[Bounding box prediction data]
▬▬▬▬▬▬

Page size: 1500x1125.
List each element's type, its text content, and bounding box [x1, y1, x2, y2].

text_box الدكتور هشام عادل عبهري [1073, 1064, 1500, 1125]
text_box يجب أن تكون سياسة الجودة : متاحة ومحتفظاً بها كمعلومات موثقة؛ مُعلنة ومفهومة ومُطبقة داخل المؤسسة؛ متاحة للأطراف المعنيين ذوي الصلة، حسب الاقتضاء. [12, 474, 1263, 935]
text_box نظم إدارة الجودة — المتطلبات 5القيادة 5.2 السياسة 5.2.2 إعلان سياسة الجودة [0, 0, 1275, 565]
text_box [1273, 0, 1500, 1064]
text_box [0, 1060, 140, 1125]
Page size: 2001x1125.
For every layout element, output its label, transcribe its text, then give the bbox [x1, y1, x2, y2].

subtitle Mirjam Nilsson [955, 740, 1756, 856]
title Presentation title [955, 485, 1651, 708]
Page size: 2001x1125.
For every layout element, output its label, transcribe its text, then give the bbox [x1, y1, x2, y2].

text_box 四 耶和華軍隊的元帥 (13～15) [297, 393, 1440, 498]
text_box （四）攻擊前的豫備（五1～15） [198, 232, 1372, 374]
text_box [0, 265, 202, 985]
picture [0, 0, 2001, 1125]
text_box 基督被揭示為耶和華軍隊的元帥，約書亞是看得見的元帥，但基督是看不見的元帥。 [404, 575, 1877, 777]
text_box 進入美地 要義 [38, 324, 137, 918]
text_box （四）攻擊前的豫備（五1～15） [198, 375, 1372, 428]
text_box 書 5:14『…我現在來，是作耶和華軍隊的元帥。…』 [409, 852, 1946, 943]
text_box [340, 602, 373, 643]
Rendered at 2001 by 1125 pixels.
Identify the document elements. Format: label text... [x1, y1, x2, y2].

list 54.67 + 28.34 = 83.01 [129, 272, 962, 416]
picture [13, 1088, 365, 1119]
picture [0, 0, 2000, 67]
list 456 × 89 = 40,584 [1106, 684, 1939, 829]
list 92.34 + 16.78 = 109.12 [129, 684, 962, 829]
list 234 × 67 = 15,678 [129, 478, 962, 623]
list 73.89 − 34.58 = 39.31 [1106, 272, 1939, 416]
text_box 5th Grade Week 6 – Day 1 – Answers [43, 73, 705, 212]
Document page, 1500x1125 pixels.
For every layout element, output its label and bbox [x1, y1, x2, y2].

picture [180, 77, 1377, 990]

▬▬▬▬▬▬

→ EXERCISE BRIEF:
Which lines above contain the word "pixels"? Copy each one.

→ OUTPUT FOR THIS EXERCISE:
Rendered at 2001 by 1125 pixels.
Document page, 1500x1125 pixels.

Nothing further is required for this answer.